BCNU warns of nursing shortages as 55,000 surgeries go to private clinics

April 29, 2015
President Gayle Duteil questions why public health care dollars are feeding for-profit clinics

The BC Nurses' Union says contracting out 55,000 day surgeries will make nursing shortages worse on Vancouver Island, as private clinics poach staff from the public health care system. "Where do they think the specialty trained operating room nurses will come from" asks President Gayle Duteil.

Duteil also questions why taxpayers' dollars are feeding for-profit clinics, instead of finding solutions within the public system. "Island Health can reduce wait lists by innovating and finding ways to make better use of space within publicly funded facilities. Instead, the health authority is spending taxpayers' dollars to help expand private clinics and increase their profits."

Private health care does not reduce wait times. A study of five Organization for Economic Co-operation and Development (OECD) nations found that public sector wait times are longer in Britain and New Zealand, where both privately financed systems and publicly funded systems are in place, than in countries offering only publicly funded services. (Tuohy, 2004)

Another study published in the Australian Health Review concluded that the more services were performed in the private sector, the longer the wait times were in the public sector.

"We know that more capacity is readily available for day surgeries at Victoria General Hospital," says Duteil. "Most of the operating rooms are finished by 3:30pm weekdays and empty on weekends. Why is Island Health sending patients to for profit clinics, instead of expanding and developing sites already paid for by taxpayers?"

The evidence is clear that increasing public resources reduces wait lists.
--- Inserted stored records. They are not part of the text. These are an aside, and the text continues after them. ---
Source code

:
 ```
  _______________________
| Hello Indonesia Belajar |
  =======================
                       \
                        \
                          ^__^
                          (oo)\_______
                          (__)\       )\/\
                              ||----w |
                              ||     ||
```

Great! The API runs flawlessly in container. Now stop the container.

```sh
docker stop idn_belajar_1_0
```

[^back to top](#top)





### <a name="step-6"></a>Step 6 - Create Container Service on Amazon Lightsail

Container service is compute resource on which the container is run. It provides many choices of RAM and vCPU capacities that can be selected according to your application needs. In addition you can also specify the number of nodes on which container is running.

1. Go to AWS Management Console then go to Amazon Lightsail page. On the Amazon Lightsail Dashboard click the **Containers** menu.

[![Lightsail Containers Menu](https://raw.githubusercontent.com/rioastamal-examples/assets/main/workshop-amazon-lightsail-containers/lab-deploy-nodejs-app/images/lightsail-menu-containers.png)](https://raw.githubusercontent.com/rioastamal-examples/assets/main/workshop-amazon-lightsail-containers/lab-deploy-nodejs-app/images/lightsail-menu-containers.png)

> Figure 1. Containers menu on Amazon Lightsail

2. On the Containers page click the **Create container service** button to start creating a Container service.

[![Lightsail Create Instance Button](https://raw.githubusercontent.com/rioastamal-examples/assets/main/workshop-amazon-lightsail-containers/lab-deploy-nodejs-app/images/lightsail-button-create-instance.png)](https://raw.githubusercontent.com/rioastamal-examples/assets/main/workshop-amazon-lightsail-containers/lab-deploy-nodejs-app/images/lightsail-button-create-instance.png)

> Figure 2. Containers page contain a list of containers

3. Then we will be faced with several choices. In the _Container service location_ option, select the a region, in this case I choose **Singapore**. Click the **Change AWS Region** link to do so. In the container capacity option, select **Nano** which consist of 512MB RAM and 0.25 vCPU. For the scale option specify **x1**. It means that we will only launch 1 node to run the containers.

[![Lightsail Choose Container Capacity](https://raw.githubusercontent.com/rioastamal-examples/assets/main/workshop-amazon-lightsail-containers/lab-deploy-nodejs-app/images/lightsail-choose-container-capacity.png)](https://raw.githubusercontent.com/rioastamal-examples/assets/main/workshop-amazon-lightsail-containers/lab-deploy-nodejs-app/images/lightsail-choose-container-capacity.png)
A British Medical Bulletin published in the Oxford Journals in 2010 showed:

Cross-national comparisons suggest a consistent link between greater capacity (e.g. acute-care beds, physicians, overall spending) and shorter wait times.1,19 Proactive, targeted investment in public-sector capacity is an effective long-term strategy to control wait times. (http://bmb.oxfordjournals.org/content/95/1/7.full)

The effectiveness of targeted investment in public sector capacity as a way to address wait lists was demonstrated to be effective according to the bulletin in Denmark and more recently in Manitoba.